# The first short story intro im doing.



## High_Seraph (Aug 28, 2009)

Im posting it hear to get great feedback and advice. This is my first attempt at fiction writing. Well anyway here its pick it to death then beat the corpse so I may be able to improve. Thank you for your time and effort.
_____________________________________________________________

A single shot rings out over the darkness taking the head of a Captain of traitor guard unit off in a shower of blood, gore, and bone.

“Excellent shot Jaycen, Sir the traitor-guard captain is dead,” Scout sergeant Hephaestus reports to Captain Lucio. “Good work Sergeant get your men out of there, the Lion watch over you.” Lucio responds in his dry voice. “Yes sir,” Hephaestus says, “Men lets get back to camp before the real battle starts.” The four remaining scouts all quietly pack their gear and remove any trace of there presence in the ruined building they were using as a sniping position. 

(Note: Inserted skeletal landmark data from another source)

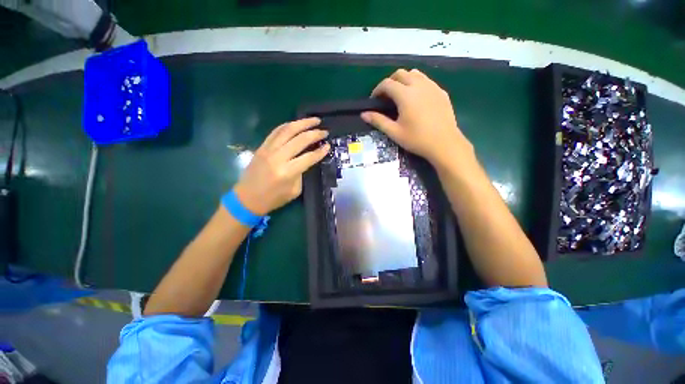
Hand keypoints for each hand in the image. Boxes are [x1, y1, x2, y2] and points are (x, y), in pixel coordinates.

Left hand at [233, 118, 329, 215]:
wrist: (247, 198)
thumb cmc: (273, 198)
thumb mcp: (294, 190)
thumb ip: (302, 173)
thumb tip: (307, 159)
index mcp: (288, 172)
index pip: (309, 157)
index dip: (320, 151)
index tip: (328, 146)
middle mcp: (278, 157)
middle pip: (300, 140)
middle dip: (315, 134)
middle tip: (325, 131)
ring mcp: (268, 149)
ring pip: (287, 130)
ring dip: (302, 123)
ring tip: (314, 120)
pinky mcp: (262, 146)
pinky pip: (276, 131)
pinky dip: (287, 125)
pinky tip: (296, 123)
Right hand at [361, 69, 472, 165]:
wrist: (444, 144)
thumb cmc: (417, 139)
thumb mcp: (394, 132)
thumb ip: (378, 121)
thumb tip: (363, 114)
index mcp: (405, 95)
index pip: (387, 83)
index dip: (377, 89)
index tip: (374, 99)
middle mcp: (419, 85)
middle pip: (400, 73)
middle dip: (390, 82)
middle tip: (386, 97)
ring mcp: (432, 87)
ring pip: (415, 74)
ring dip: (404, 80)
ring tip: (401, 95)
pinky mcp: (441, 92)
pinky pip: (426, 81)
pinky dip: (417, 84)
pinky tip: (417, 99)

“Christ take point I’m right behind you, Batu your next then Jaycen, Raziel your flanker, Move out scouts.” Christ takes the lead and quickly but carefully navigates the inside of the ruin to the point they had marked out as their primary exfiltration point. “Hold up enemy patrol ten-men strong, orders sir?” Christ asks Hephaestus. “Take cover hold fire, let them pass if you can.” Orders Sergeant Hephaestus. The patrol of guardsmen passes by the scouts as they enter the building looking for whoever fired the shot.


----------



## Commissar Ploss (Feb 29, 2008)

Scouts of the Dark Angels correct? I highly doubt that the guardsmen would have been able to tell where the shot came from. or at least as specifically as the building it came from. SM Scouts usually are more discreet than that. Its a good intro, first person, unique. sentences aren't too long. good job otherwise. 

CP


----------



## High_Seraph (Aug 28, 2009)

its just a random patrol going though any likely sniper postions. so you acutally liked it?


----------



## Commissar Ploss (Feb 29, 2008)

yeah, its good, although it lacks sensory detail. and, the only thing that eluded they were Dark Angels is the the quote "the Lion watch over you." so it was a good guess on my part, otherwise, it doesn't mention that they are DA. Make sure to build on your descriptions of your surroundings. It will help with future stories/continuations.

CP


----------



## High_Seraph (Aug 28, 2009)

thank you i was trying to be a little vague about what chapter but i didn't know how to do it so i tried a little one liner. i will definately try to bring more about the sensory details but like i said first time trying to write up fluff. i might change it to my homebrew chapter though. Angels of Redemption, 13th founding of the Angels of crap forgot which one its was. :facepalm: i'll look it up later to tired need sleep.


----------